[REQUIRED WORK] Please write out all of the entries beneath this line exactly, skipping the pictures.

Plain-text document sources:
=== Begin Enclosure ===
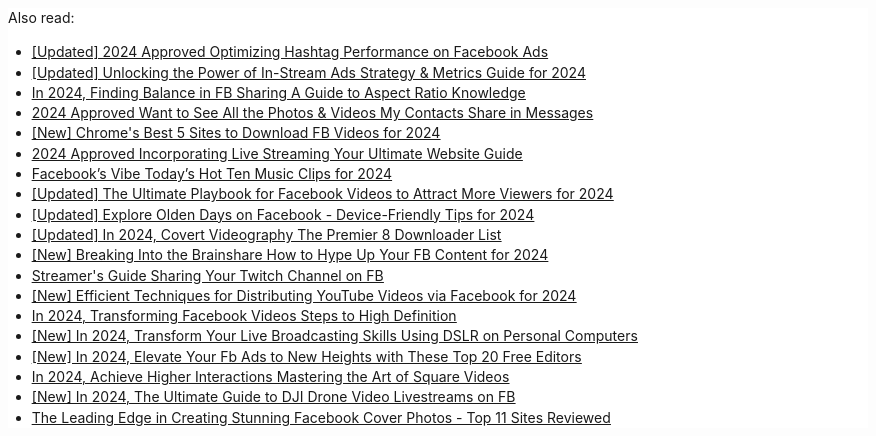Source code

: 

<ins class="adsbygoogle"
     style="display:block"
     data-ad-client="ca-pub-7571918770474297"
     data-ad-slot="8358498916"
     data-ad-format="auto"
     data-full-width-responsive="true"></ins>

<span class="atpl-alsoreadstyle">Also read:</span>
<div><ul>
<li><a href="https://facebook-clips.techidaily.com/updated-2024-approved-optimizing-hashtag-performance-on-facebook-ads/"><u>[Updated] 2024 Approved  Optimizing Hashtag Performance on Facebook Ads</u></a></li>
<li><a href="https://facebook-clips.techidaily.com/updated-unlocking-the-power-of-in-stream-ads-strategy-and-metrics-guide-for-2024/"><u>[Updated] Unlocking the Power of In-Stream Ads  Strategy & Metrics Guide for 2024</u></a></li>
<li><a href="https://facebook-clips.techidaily.com/in-2024-finding-balance-in-fb-sharing-a-guide-to-aspect-ratio-knowledge/"><u>In 2024, Finding Balance in FB Sharing  A Guide to Aspect Ratio Knowledge</u></a></li>
<li><a href="https://facebook-clips.techidaily.com/2024-approved-want-to-see-all-the-photos-and-videos-my-contacts-share-in-messages/"><u>2024 Approved  Want to See All the Photos & Videos My Contacts Share in Messages</u></a></li>
<li><a href="https://facebook-clips.techidaily.com/new-chromes-best-5-sites-to-download-fb-videos-for-2024/"><u>[New] Chrome's Best 5 Sites to Download FB Videos for 2024</u></a></li>
<li><a href="https://facebook-clips.techidaily.com/2024-approved-incorporating-live-streaming-your-ultimate-website-guide/"><u>2024 Approved  Incorporating Live Streaming  Your Ultimate Website Guide</u></a></li>
<li><a href="https://facebook-clips.techidaily.com/facebooks-vibe-todays-hot-ten-music-clips-for-2024/"><u>Facebook’s Vibe  Today’s Hot Ten Music Clips for 2024</u></a></li>
<li><a href="https://facebook-clips.techidaily.com/updated-the-ultimate-playbook-for-facebook-videos-to-attract-more-viewers-for-2024/"><u>[Updated] The Ultimate Playbook for Facebook Videos to Attract More Viewers for 2024</u></a></li>
<li><a href="https://facebook-clips.techidaily.com/updated-explore-olden-days-on-facebook-device-friendly-tips-for-2024/"><u>[Updated] Explore Olden Days on Facebook - Device-Friendly Tips for 2024</u></a></li>
<li><a href="https://facebook-clips.techidaily.com/updated-in-2024-covert-videography-the-premier-8-downloader-list/"><u>[Updated] In 2024, Covert Videography  The Premier 8 Downloader List</u></a></li>
<li><a href="https://facebook-clips.techidaily.com/new-breaking-into-the-brainshare-how-to-hype-up-your-fb-content-for-2024/"><u>[New] Breaking Into the Brainshare  How to Hype Up Your FB Content for 2024</u></a></li>
<li><a href="https://facebook-clips.techidaily.com/streamers-guide-sharing-your-twitch-channel-on-fb/"><u>Streamer's Guide  Sharing Your Twitch Channel on FB</u></a></li>
<li><a href="https://facebook-clips.techidaily.com/new-efficient-techniques-for-distributing-youtube-videos-via-facebook-for-2024/"><u>[New] Efficient Techniques for Distributing YouTube Videos via Facebook for 2024</u></a></li>
<li><a href="https://facebook-clips.techidaily.com/in-2024-transforming-facebook-videos-steps-to-high-definition/"><u>In 2024, Transforming Facebook Videos  Steps to High Definition</u></a></li>
<li><a href="https://facebook-clips.techidaily.com/new-in-2024-transform-your-live-broadcasting-skills-using-dslr-on-personal-computers/"><u>[New] In 2024, Transform Your Live Broadcasting Skills Using DSLR on Personal Computers</u></a></li>
<li><a href="https://facebook-clips.techidaily.com/new-in-2024-elevate-your-fb-ads-to-new-heights-with-these-top-20-free-editors/"><u>[New] In 2024, Elevate Your Fb Ads to New Heights with These Top 20 Free Editors</u></a></li>
<li><a href="https://facebook-clips.techidaily.com/in-2024-achieve-higher-interactions-mastering-the-art-of-square-videos/"><u>In 2024, Achieve Higher Interactions  Mastering the Art of Square Videos</u></a></li>
<li><a href="https://facebook-clips.techidaily.com/new-in-2024-the-ultimate-guide-to-dji-drone-video-livestreams-on-fb/"><u>[New] In 2024, The Ultimate Guide to DJI Drone Video Livestreams on FB</u></a></li>
<li><a href="https://facebook-clips.techidaily.com/the-leading-edge-in-creating-stunning-facebook-cover-photos-top-11-sites-reviewed/"><u>The Leading Edge in Creating Stunning Facebook Cover Photos - Top 11 Sites Reviewed</u></a></li>
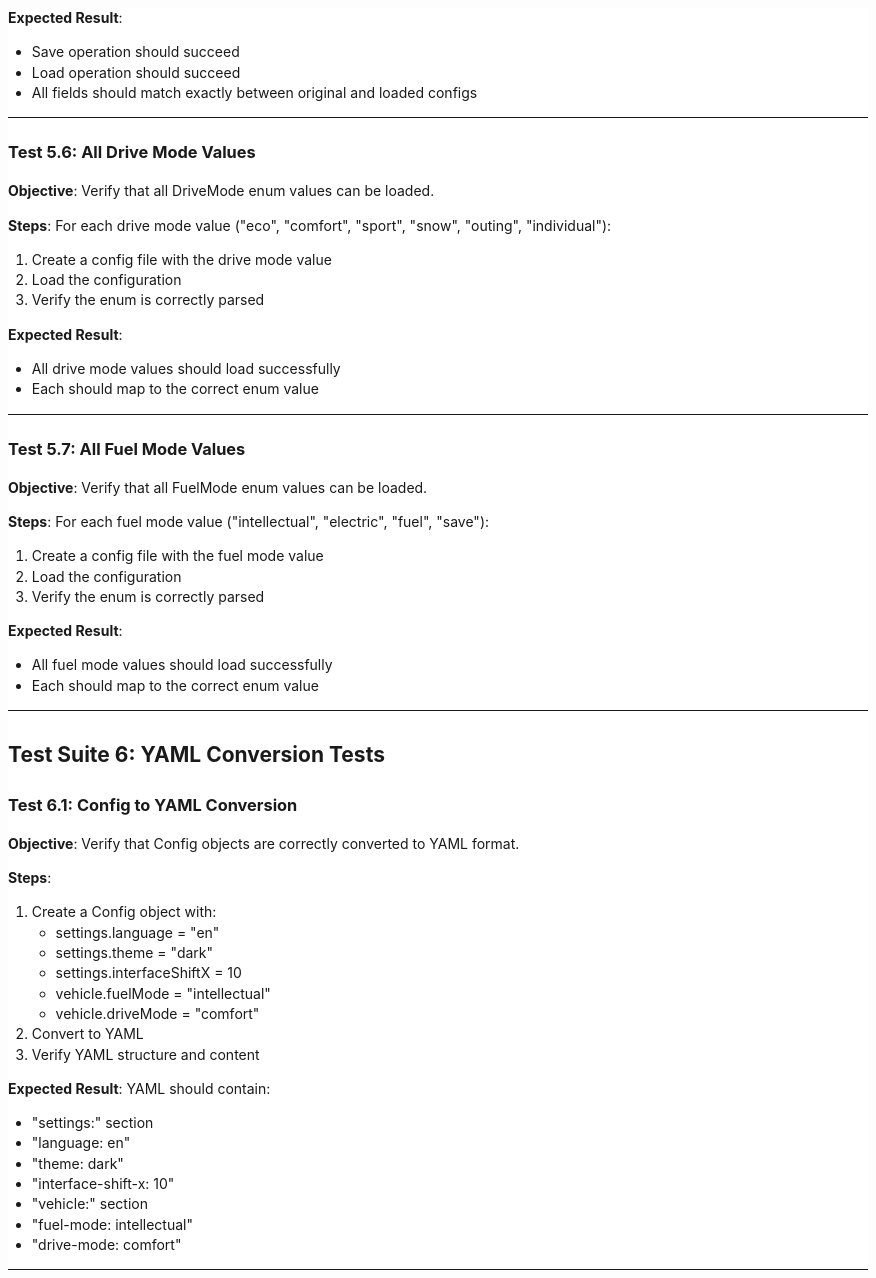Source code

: **Expected Result**:
- Save operation should succeed
- Load operation should succeed
- All fields should match exactly between original and loaded configs

---

### Test 5.6: All Drive Mode Values
**Objective**: Verify that all DriveMode enum values can be loaded.

**Steps**:
For each drive mode value ("eco", "comfort", "sport", "snow", "outing", "individual"):
1. Create a config file with the drive mode value
2. Load the configuration
3. Verify the enum is correctly parsed

**Expected Result**:
- All drive mode values should load successfully
- Each should map to the correct enum value

---

### Test 5.7: All Fuel Mode Values
**Objective**: Verify that all FuelMode enum values can be loaded.

**Steps**:
For each fuel mode value ("intellectual", "electric", "fuel", "save"):
1. Create a config file with the fuel mode value
2. Load the configuration
3. Verify the enum is correctly parsed

**Expected Result**:
- All fuel mode values should load successfully
- Each should map to the correct enum value

---

## Test Suite 6: YAML Conversion Tests

### Test 6.1: Config to YAML Conversion
**Objective**: Verify that Config objects are correctly converted to YAML format.

**Steps**:
1. Create a Config object with:
   - settings.language = "en"
   - settings.theme = "dark"
   - settings.interfaceShiftX = 10
   - vehicle.fuelMode = "intellectual"
   - vehicle.driveMode = "comfort"
2. Convert to YAML
3. Verify YAML structure and content

**Expected Result**:
YAML should contain:
- "settings:" section
- "language: en"
- "theme: dark"
- "interface-shift-x: 10"
- "vehicle:" section
- "fuel-mode: intellectual"
- "drive-mode: comfort"

---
=== End Enclosure ===
[RESULT OF THIS TASK]
Source code

: 

<ins class="adsbygoogle"
     style="display:block"
     data-ad-client="ca-pub-7571918770474297"
     data-ad-slot="8358498916"
     data-ad-format="auto"
     data-full-width-responsive="true"></ins>

<span class="atpl-alsoreadstyle">Also read:</span>
<div><ul>
<li><a href="https://facebook-clips.techidaily.com/updated-2024-approved-optimizing-hashtag-performance-on-facebook-ads/"><u>[Updated] 2024 Approved  Optimizing Hashtag Performance on Facebook Ads</u></a></li>
<li><a href="https://facebook-clips.techidaily.com/updated-unlocking-the-power-of-in-stream-ads-strategy-and-metrics-guide-for-2024/"><u>[Updated] Unlocking the Power of In-Stream Ads  Strategy & Metrics Guide for 2024</u></a></li>
<li><a href="https://facebook-clips.techidaily.com/in-2024-finding-balance-in-fb-sharing-a-guide-to-aspect-ratio-knowledge/"><u>In 2024, Finding Balance in FB Sharing  A Guide to Aspect Ratio Knowledge</u></a></li>
<li><a href="https://facebook-clips.techidaily.com/2024-approved-want-to-see-all-the-photos-and-videos-my-contacts-share-in-messages/"><u>2024 Approved  Want to See All the Photos & Videos My Contacts Share in Messages</u></a></li>
<li><a href="https://facebook-clips.techidaily.com/new-chromes-best-5-sites-to-download-fb-videos-for-2024/"><u>[New] Chrome's Best 5 Sites to Download FB Videos for 2024</u></a></li>
<li><a href="https://facebook-clips.techidaily.com/2024-approved-incorporating-live-streaming-your-ultimate-website-guide/"><u>2024 Approved  Incorporating Live Streaming  Your Ultimate Website Guide</u></a></li>
<li><a href="https://facebook-clips.techidaily.com/facebooks-vibe-todays-hot-ten-music-clips-for-2024/"><u>Facebook’s Vibe  Today’s Hot Ten Music Clips for 2024</u></a></li>
<li><a href="https://facebook-clips.techidaily.com/updated-the-ultimate-playbook-for-facebook-videos-to-attract-more-viewers-for-2024/"><u>[Updated] The Ultimate Playbook for Facebook Videos to Attract More Viewers for 2024</u></a></li>
<li><a href="https://facebook-clips.techidaily.com/updated-explore-olden-days-on-facebook-device-friendly-tips-for-2024/"><u>[Updated] Explore Olden Days on Facebook - Device-Friendly Tips for 2024</u></a></li>
<li><a href="https://facebook-clips.techidaily.com/updated-in-2024-covert-videography-the-premier-8-downloader-list/"><u>[Updated] In 2024, Covert Videography  The Premier 8 Downloader List</u></a></li>
<li><a href="https://facebook-clips.techidaily.com/new-breaking-into-the-brainshare-how-to-hype-up-your-fb-content-for-2024/"><u>[New] Breaking Into the Brainshare  How to Hype Up Your FB Content for 2024</u></a></li>
<li><a href="https://facebook-clips.techidaily.com/streamers-guide-sharing-your-twitch-channel-on-fb/"><u>Streamer's Guide  Sharing Your Twitch Channel on FB</u></a></li>
<li><a href="https://facebook-clips.techidaily.com/new-efficient-techniques-for-distributing-youtube-videos-via-facebook-for-2024/"><u>[New] Efficient Techniques for Distributing YouTube Videos via Facebook for 2024</u></a></li>
<li><a href="https://facebook-clips.techidaily.com/in-2024-transforming-facebook-videos-steps-to-high-definition/"><u>In 2024, Transforming Facebook Videos  Steps to High Definition</u></a></li>
<li><a href="https://facebook-clips.techidaily.com/new-in-2024-transform-your-live-broadcasting-skills-using-dslr-on-personal-computers/"><u>[New] In 2024, Transform Your Live Broadcasting Skills Using DSLR on Personal Computers</u></a></li>
<li><a href="https://facebook-clips.techidaily.com/new-in-2024-elevate-your-fb-ads-to-new-heights-with-these-top-20-free-editors/"><u>[New] In 2024, Elevate Your Fb Ads to New Heights with These Top 20 Free Editors</u></a></li>
<li><a href="https://facebook-clips.techidaily.com/in-2024-achieve-higher-interactions-mastering-the-art-of-square-videos/"><u>In 2024, Achieve Higher Interactions  Mastering the Art of Square Videos</u></a></li>
<li><a href="https://facebook-clips.techidaily.com/new-in-2024-the-ultimate-guide-to-dji-drone-video-livestreams-on-fb/"><u>[New] In 2024, The Ultimate Guide to DJI Drone Video Livestreams on FB</u></a></li>
<li><a href="https://facebook-clips.techidaily.com/the-leading-edge-in-creating-stunning-facebook-cover-photos-top-11-sites-reviewed/"><u>The Leading Edge in Creating Stunning Facebook Cover Photos - Top 11 Sites Reviewed</u></a></li>
Source code

: **Expected Result**:
- Save operation should succeed
- Load operation should succeed
- All fields should match exactly between original and loaded configs

---

### Test 5.6: All Drive Mode Values
**Objective**: Verify that all DriveMode enum values can be loaded.

**Steps**:
For each drive mode value ("eco", "comfort", "sport", "snow", "outing", "individual"):
1. Create a config file with the drive mode value
2. Load the configuration
3. Verify the enum is correctly parsed

**Expected Result**:
- All drive mode values should load successfully
- Each should map to the correct enum value

---

### Test 5.7: All Fuel Mode Values
**Objective**: Verify that all FuelMode enum values can be loaded.

**Steps**:
For each fuel mode value ("intellectual", "electric", "fuel", "save"):
1. Create a config file with the fuel mode value
2. Load the configuration
3. Verify the enum is correctly parsed

**Expected Result**:
- All fuel mode values should load successfully
- Each should map to the correct enum value

---

## Test Suite 6: YAML Conversion Tests

### Test 6.1: Config to YAML Conversion
**Objective**: Verify that Config objects are correctly converted to YAML format.

**Steps**:
1. Create a Config object with:
   - settings.language = "en"
   - settings.theme = "dark"
   - settings.interfaceShiftX = 10
   - vehicle.fuelMode = "intellectual"
   - vehicle.driveMode = "comfort"
2. Convert to YAML
3. Verify YAML structure and content

**Expected Result**:
YAML should contain:
- "settings:" section
- "language: en"
- "theme: dark"
- "interface-shift-x: 10"
- "vehicle:" section
- "fuel-mode: intellectual"
- "drive-mode: comfort"

---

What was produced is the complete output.